À l’âge de 7 ans, Abby est témoin de l’enlèvement d’un jeune garçon près de Niagara Falls. De retour dans la région 25 ans plus tard, elle décide de faire enquête sur cet incident. Mais comme elle est connue pour raconter toutes sortes d’histoires, à peu près personne ne la prend au sérieux.

Marie Tison Marie Tison
La Presse

Abby a un petit problème de crédibilité. Ses proches ne croient plus à ses histoires abracadabrantes, et surtout cette histoire d’enlèvement 25 ans plus tôt. Elle affirme qu’un jeune garçon a été enlevé devant elle et maintenant qu’elle est de retour chez elle, à Niagara Falls, elle voudrait bien faire la lumière sur la question.
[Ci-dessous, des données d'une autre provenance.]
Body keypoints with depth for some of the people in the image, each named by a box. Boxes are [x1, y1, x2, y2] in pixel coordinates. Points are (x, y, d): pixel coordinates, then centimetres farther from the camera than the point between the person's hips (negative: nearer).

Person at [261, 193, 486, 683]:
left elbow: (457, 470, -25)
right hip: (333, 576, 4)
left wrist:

Malheureusement, Disparition à Clifton Hill a aussi un petit problème de crédibilité. Le récit est cousu de fil blanc, farci de clichés, de raccourcis et de développements invraisemblables.
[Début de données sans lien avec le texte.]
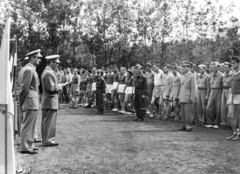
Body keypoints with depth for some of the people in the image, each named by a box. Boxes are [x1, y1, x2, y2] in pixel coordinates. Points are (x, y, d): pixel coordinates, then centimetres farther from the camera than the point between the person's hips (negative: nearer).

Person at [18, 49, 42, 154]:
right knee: (28, 125, -4)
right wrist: (22, 102, -11)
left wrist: (21, 102, 15)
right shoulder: (29, 70, -15)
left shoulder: (27, 69, 17)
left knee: (29, 125, 16)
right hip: (31, 101, -10)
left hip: (31, 101, 10)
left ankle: (29, 144, 26)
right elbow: (25, 88, -18)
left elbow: (23, 87, 17)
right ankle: (25, 147, 1)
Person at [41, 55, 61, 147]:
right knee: (50, 122, -5)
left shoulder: (46, 71, 16)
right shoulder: (49, 73, -17)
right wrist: (58, 87, -5)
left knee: (46, 121, 13)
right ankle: (48, 140, 0)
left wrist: (56, 86, 12)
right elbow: (51, 88, -21)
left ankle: (46, 140, 20)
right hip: (51, 101, -10)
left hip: (46, 101, 10)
Dans le rôle d’Abby, Tuppence Middleton se débrouille plutôt bien. C’est heureux, tout le film repose sur ses épaules. Par contre, plusieurs personnages sont caricaturaux, et Marie-Josée Croze n’est pas très convaincante dans le rôle d’une magicienne dompteuse de tigres qui roule sa bosse depuis des années à Niagara Falls avec un spectacle particulièrement médiocre.

Les scénaristes ont toutefois réussi à concocter une fin intrigante qui permet de relever le niveau de l’ensemble du film.

★★½

Suspense. Disparition à Clifton Hill. Albert Shin. Avec Tuppence Middleton, Hannah Gross et Marie-Josée Croze. 100 minutes.